* PASSAGE PROVIDED
# # # # #

The Parsian Azadi Hotel is one of the largest and tallest hotels in Tehran, situated in the Evin neighborhood, overlooking the city. The hotel has 475 rooms.
History
On May 24, 1976, Hyatt International signed a contract to manage a new hotel to be built by the Royal Estates Administration in Tehran. It was the third Hyatt to open in Iran, following the Hyatt Omar Khayyam in the city ofMashhad, opened in November 1973, and the Hyatt Regency Caspian, a seaside resort in Chalus, opened on March 11, 1976. The Hyatt Crown Tehran was completed two years later, but only partially opened on September 1, 1978, due to the then-ongoing Iranian Revolution. In February 1979, all foreign Hyatt staff departed the hotel due to safety concerns and the Hyatt Crown Tehran was transferred from the REA to the Pahlavi Foundation. On February 12, 1979, the Hyatt Crown Tehran was attacked by Revolutionary Guards. It was extensively damaged and occupied by the Guards, but remained in operation, run by Hyatt-trained Iranian staff. On December 27, 1979, the Pahlavi Foundation terminated Hyatt International's management contracts for the three hotels, citing the departure of the foreign staff as grounds, resulting in a lengthy international lawsuit filed by Hyatt. The Hyatt Crown Tehran was renamed the Tehran Crown Hotel and the three hotels were transferred to the Pahlavi Foundation's successor organization, the Foundation of the Oppressed and Disabled. The hotel was again renamed the Azadi Grand Hotel in 1980. The Foundation's hotel division was separated off in 1995, named first Bonyads Hotels, then Azadi Hotels in 1999 and finally Parsian Hotels in 2000. The Azadi Grand Hotel closed in 2007 for a $50 million renovation overseen by Italian and Swiss interior designers and a number of Chinese construction firms. It also underwent seismic retrofitting, due to the danger of earthquakes in Tehran. It reopened in 2011 as the Parsian Azadi Hotel.
In Media
In January 1979, Ross Perot and members of his team stayed at the Hyatt Crown Tehran as part of a mission Perot organized to rescue two of his employees from a Tehran prison. The mission was dramatized in Ken Follett's 1983 international bestsellerOn Wings of Eagles, which was filmed as a 1986 TV miniseries. In Homeland in season 3, episode 11 the Parsian Azadi Hotel was used as filming location.

# # # # #

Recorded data
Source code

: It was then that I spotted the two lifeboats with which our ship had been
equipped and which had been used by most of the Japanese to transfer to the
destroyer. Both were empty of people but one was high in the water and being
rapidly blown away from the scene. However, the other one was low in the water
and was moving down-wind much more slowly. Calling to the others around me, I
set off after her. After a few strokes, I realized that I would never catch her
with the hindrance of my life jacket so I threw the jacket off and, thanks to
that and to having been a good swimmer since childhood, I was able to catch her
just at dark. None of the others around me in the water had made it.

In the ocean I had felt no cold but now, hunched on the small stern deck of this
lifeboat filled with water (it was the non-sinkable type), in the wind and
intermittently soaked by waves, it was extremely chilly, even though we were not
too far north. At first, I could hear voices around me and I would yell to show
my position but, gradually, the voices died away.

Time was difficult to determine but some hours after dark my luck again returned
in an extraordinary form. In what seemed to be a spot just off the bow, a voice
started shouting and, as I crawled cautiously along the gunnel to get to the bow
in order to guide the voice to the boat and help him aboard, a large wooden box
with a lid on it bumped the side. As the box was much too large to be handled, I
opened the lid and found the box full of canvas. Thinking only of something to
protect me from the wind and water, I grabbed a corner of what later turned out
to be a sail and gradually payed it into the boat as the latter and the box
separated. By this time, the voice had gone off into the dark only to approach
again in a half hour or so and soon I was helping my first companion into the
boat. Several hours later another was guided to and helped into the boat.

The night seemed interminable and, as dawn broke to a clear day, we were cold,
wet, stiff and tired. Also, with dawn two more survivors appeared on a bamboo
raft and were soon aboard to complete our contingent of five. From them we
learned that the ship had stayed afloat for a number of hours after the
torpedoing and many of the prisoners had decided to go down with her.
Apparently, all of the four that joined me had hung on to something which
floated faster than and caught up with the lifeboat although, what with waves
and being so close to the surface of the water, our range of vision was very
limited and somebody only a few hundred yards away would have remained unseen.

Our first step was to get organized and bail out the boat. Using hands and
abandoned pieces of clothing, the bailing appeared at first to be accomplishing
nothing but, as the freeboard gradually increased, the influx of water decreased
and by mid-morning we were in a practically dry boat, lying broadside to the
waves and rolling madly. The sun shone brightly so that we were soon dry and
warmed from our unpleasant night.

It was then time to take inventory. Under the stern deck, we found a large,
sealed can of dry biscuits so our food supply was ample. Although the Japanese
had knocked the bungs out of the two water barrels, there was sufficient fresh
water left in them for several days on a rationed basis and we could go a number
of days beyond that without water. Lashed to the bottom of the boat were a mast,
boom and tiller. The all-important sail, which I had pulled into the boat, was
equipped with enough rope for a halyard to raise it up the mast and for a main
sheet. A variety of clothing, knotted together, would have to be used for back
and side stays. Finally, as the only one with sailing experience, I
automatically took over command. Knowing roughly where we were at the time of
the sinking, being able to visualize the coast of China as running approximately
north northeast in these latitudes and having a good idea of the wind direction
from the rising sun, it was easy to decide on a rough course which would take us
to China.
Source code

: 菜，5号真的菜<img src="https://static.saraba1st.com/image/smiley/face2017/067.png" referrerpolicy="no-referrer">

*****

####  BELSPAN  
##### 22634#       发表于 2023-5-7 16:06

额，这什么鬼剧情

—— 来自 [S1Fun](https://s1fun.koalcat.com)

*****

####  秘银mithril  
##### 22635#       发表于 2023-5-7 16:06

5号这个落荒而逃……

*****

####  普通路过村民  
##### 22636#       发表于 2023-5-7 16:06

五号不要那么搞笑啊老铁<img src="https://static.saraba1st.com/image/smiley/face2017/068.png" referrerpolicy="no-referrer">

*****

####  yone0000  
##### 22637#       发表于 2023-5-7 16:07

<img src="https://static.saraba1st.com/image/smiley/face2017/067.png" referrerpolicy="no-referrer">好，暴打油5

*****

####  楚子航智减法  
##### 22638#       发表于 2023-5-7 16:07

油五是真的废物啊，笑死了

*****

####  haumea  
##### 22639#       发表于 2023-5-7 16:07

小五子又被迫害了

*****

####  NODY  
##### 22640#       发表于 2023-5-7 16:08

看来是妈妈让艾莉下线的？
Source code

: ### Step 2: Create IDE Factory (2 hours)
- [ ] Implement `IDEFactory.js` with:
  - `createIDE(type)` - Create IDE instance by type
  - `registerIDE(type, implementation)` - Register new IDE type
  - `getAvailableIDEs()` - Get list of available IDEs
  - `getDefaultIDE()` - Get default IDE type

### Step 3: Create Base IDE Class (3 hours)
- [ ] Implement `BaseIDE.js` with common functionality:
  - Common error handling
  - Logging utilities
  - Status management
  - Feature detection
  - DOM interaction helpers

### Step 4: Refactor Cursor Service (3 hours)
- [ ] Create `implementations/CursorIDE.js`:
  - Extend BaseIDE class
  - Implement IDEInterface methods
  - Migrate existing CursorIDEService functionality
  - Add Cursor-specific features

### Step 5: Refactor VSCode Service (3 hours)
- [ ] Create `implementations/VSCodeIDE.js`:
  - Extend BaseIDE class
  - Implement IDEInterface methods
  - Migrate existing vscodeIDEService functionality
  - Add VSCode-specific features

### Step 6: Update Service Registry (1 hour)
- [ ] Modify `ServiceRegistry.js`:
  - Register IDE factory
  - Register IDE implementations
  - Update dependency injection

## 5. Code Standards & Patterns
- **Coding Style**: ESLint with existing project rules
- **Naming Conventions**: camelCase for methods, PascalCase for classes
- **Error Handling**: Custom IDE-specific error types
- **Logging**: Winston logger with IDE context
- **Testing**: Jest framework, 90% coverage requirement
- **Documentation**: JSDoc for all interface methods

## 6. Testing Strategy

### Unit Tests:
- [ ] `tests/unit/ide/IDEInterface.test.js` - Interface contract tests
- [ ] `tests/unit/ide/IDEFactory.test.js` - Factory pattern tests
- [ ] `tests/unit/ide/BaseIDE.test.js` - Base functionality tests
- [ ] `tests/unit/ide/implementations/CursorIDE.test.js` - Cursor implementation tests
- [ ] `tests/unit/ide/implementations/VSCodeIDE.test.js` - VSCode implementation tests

# # # # #

* WORK INSTRUCTION
From the passage about the Parsian Azadi Hotel, quote the part that opens with the words containing "The Parsian Azadi Hotel is" and closes with "has 475 rooms.".

* YOUR RESPONSE
The Parsian Azadi Hotel is one of the largest and tallest hotels in Tehran, situated in the Evin neighborhood, overlooking the city. The hotel has 475 rooms.